For those who follow the path to realization, both individual transformation and social engagement are essential practice. Alone by embracing the five basic Buddhist precepts (2) they spread a positive influence, leading at the same time by example.
Nevertheless, not only those who decided to walk Bodhisattva path, but also everyone else can contribute to the world transformation by cultivating compassion and kindness. That is, if we want to end the war, disarmament must begin in every heart; to eradicate famine, we must understand our own hunger and constant struggle to satisfy our own craving; to conquer "-isms" (3), we have to realise that our fight with others is due to artificial identities and unsustainable self-images.
To conclude with the words of the world's most prominent socially engaged Buddhist, Tenzin Gyatso, the XIVth Dalai Lama:
"Each of us has the responsibility for all mankind. It is time for us to think of other people as true brothers and sisters and to be concerned with their welfare, with lessening their suffering.

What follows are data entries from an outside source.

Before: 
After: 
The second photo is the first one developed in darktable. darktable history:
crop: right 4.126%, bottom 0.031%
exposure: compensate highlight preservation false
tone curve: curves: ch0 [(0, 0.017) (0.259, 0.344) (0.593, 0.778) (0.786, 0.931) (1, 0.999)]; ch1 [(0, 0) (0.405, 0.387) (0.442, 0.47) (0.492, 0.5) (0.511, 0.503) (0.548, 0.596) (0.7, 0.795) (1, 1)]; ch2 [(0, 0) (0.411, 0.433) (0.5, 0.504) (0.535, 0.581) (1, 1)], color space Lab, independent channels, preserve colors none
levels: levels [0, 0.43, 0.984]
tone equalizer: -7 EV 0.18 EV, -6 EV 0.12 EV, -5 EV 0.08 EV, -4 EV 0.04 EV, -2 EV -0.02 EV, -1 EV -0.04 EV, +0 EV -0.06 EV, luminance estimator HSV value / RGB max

Even if you cannot sacrifice your own benefit entirely, you should not forget the concerns of others. We should think more about the future and the benefit of all mankind." (4)
(1) irrevocable pollution of the natural environment, continued destruction of non-renewable earth resources, reduction of natural diversification and species extinction, deforestation and CO2 over-saturation, or nuclear pollution
(2) not taking life, not taking what is not given, refraining from sexual misconduct, refraining from unwise and idle speech, and abstaining from intoxicants that cloud the mind
(3) i.e. racism, marxism, feminism, nationalism....but also Buddhism
(4) Tenzin Gyatso in Eppsteiner,1985, pp8.